**Prompt 1:** Print the part of the records that opens with the line containing "Struggling with react native setup" and runs through the end of the records, including both ends, reproducing the lines exactly and leaving the pictures out.

**Document extract:**
== == ==

Ericson Smith
Following
Tim
Perdue's excellent article on the comparison between MySQL
and Postgresql, I decided to take a shot at installing and using this
database. For most of our work I use MySQL and will continue to do so,
because of its ease of use and unrivaled select query speed, and also
because there is no point in trying to mess around with production
systems that already work fine.
But some new projects suffered greatly from MySQL's table locking
feature when I needed to update data (which I do a lot). Here are my
adventures in setting up a Postgresql database server.
Our configuration for a dedicated Postgresql server was:
- Redhat 7.1
- Dual PIII 650Mhz System
- 512MB RAM
- 18Gig SCSI drive for the postgresql data partition
Downloading and Installing
I downloaded and installed the 7.1.2 RPM's from http://postgres.org
without any trouble. For a server installation, I only installed:
postgresql-server and postgresql-7.1.2 (base).
I then started the server up and running by executing:
/etc/init.d/postgresql start
A small sized database was ported from MySQL (three tables totaling about
5000 records). I created sufficient indexes for postgresql's optimizer
to use, and modified our C application to use the postgresql C client
interface for a small CGI program that would brutally query this table.
This small CGI program receives thousands of queries per minute.

== == ==

**Stored data:**
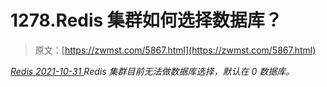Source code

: <!--yml
category: 未分类
date: 0001-01-01 00:00:00
--->

# 1278.Redis 集群如何选择数据库？

> 原文：[https://zwmst.com/5867.html](https://zwmst.com/5867.html)

   [ *Redis* ](https://zwmst.com/redis)*[ <time datetime="2021-11-01T01:11:42+08:00"> 2021-10-31 </time> ](https://zwmst.com/5867.html)  Redis 集群目前无法做数据库选择，默认在 0 数据库。*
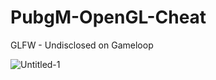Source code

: # PubgM-OpenGL-Cheat
GLFW - Undisclosed on Gameloop




![Untitled-1](https://github.com/3xx/PubgM-OpenGL-Cheat/assets/25783105/7469eaae-ad26-4178-8f09-dbee6968676e)
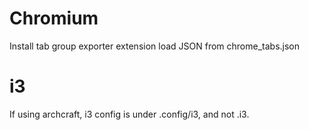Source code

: 
# Chromium

Install tab group exporter extension
load JSON from chrome_tabs.json

# i3

If using archcraft, i3 config is under .config/i3, and not .i3. 
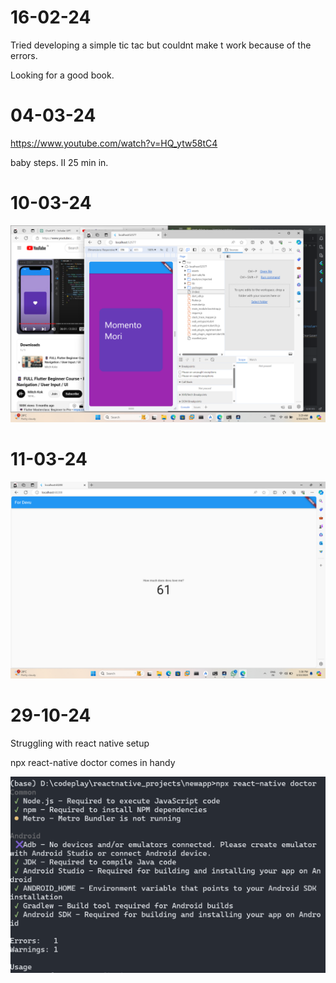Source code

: # 16-02-24

Tried developing a simple tic tac but couldnt make t work because of the errors.

Looking for a good book.

# 04-03-24

https://www.youtube.com/watch?v=HQ_ytw58tC4

baby steps. II 25 min in.

# 10-03-24

![](2024-03-10-03-30-21.png)

# 11-03-24

![](2024-03-10-17-41-09.png)

# 29-10-24

Struggling with react native setup

npx react-native doctor comes in handy

![](2024-10-29-06-57-52.png)




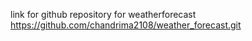 link for github repository for weatherforecast
https://github.com/chandrima2108/weather_forecast.git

== == ==

**Prompt 2:** Output the part of the Postgresql article that opens with the words containing "Ericson Smith" and closes with "already work fine.", copied exactly.

**Exercise output 1:**
Struggling with react native setup

npx react-native doctor comes in handy

![](2024-10-29-06-57-52.png)




 link for github repository for weatherforecast
https://github.com/chandrima2108/weather_forecast.git

**Exercise output 2:**
Ericson Smith
Following
Tim
Perdue's excellent article on the comparison between MySQL
and Postgresql, I decided to take a shot at installing and using this
database. For most of our work I use MySQL and will continue to do so,
because of its ease of use and unrivaled select query speed, and also
because there is no point in trying to mess around with production
systems that already work fine.